Wow, thanks a lot! This is beginning to make sense, will try it asap.


----------



## grammo8 (Nov 23, 2006)

Ah yes, it does work now. 

But what do I do if I decide to add stuff around this centered image, or on top/bottom of the page etc?


----------



## grammo8 (Nov 23, 2006)

Ah yes, it does work now. 

But what do I do if I decide to add stuff around this centered image, or on top/bottom of the page etc?


----------



## Eriksrocks (Aug 7, 2005)

You would probably have to use absolute positioning for them as well. Or, you could put everything you want around the centered image into another div, and center that one as well.


----------



## grammo8 (Nov 23, 2006)

So, I would put the other content into other divs inside the same container as the first, centered image? I mean, in order to fix all the elements to eachother? 

I tried to put stuff into separate containers, which is fine as long as you don't resize the window. But then everything starts kind of overlapping when I make the window smaller, which looks very crappy. 

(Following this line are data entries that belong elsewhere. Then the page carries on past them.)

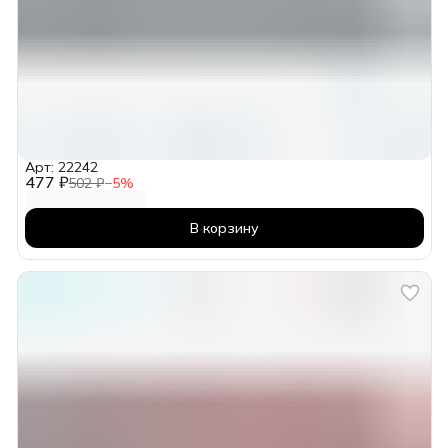
Арт: 22242
477 ₽
502 ₽
−
5
%
В корзину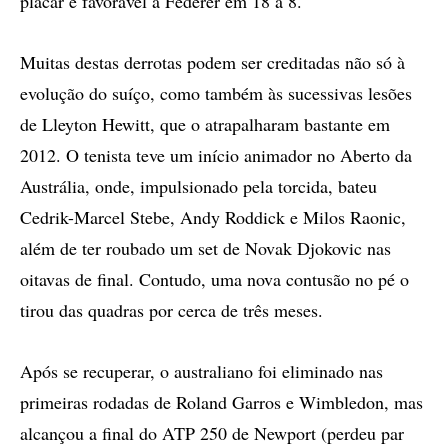
placar é favorável a Federer em 18 a 8.
Muitas destas derrotas podem ser creditadas não só à
evolução do suíço, como também às sucessivas lesões
de Lleyton Hewitt, que o atrapalharam bastante em
2012. O tenista teve um início animador no Aberto da
Austrália, onde, impulsionado pela torcida, bateu
Cedrik-Marcel Stebe, Andy Roddick e Milos Raonic,
além de ter roubado um set de Novak Djokovic nas
oitavas de final. Contudo, uma nova contusão no pé o
tirou das quadras por cerca de três meses.
Após se recuperar, o australiano foi eliminado nas
primeiras rodadas de Roland Garros e Wimbledon, mas
alcançou a final do ATP 250 de Newport (perdeu par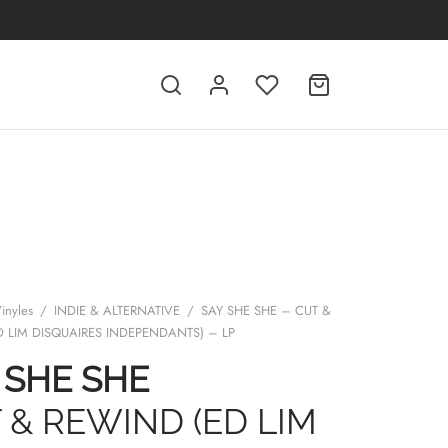
inyles
/
INDIE & ALTERNATIVE
/
SAY SHE SHE – CUT &
D LIM DISQUAIRES INDEPENDANTS) – LP
 SHE SHE
 & REWIND (ED LIM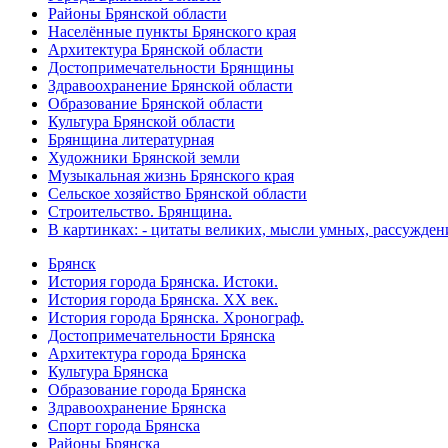
Районы Брянской области
Населённые пункты Брянского края
Архитектура Брянской области
Достопримечательности Брянщины
Здравоохранение Брянской области
Образование Брянской области
Культура Брянской области
Брянщина литературная
Художники Брянской земли
Музыкальная жизнь Брянского края
Сельское хозяйство Брянской области
Строительство. Брянщина.
В картинках: - цитаты великих, мысли умных, рассужден
Брянск
История города Брянска. Истоки.
История города Брянска. XX век.
История города Брянска. Хронограф.
Достопримечательности Брянска
Архитектура города Брянска
Культура Брянска
Образование города Брянска
Здравоохранение Брянска
Спорт города Брянска
Районы Брянска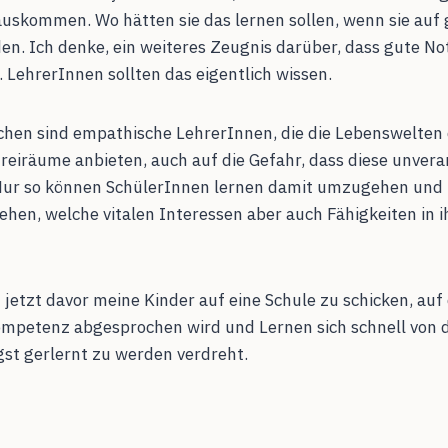
uskommen. Wo hätten sie das lernen sollen, wenn sie auf
den. Ich denke, ein weiteres Zeugnis darüber, dass gute No
 LehrerInnen sollten das eigentlich wissen.
hen sind empathische LehrerInnen, die die Lebenswelten
Freiräume anbieten, auch auf die Gefahr, dass diese unvera
Nur so können SchülerInnen lernen damit umzugehen und 
ehen, welche vitalen Interessen aber auch Fähigkeiten in 
 jetzt davor meine Kinder auf eine Schule zu schicken, au
Kompetenz abgesprochen wird und Lernen sich schnell von 
st gerlernt zu werden verdreht.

Man, this is all pretty frustrating for someone who is used to print design...


----------



## Eriksrocks (Aug 7, 2005)

Yes, there's probably not one specific solution. It depends on what kind of content you have. I would recommend learning CSS because it will help you a lot.


----------



## tomdkat (May 6, 2006)

Eriksrocks said:


> That will only center the image vertically.
> 
> Here is the code you should be using:
> 
> ...


I've been looking for this info as well! :up:

Thanks!

Peace...


----------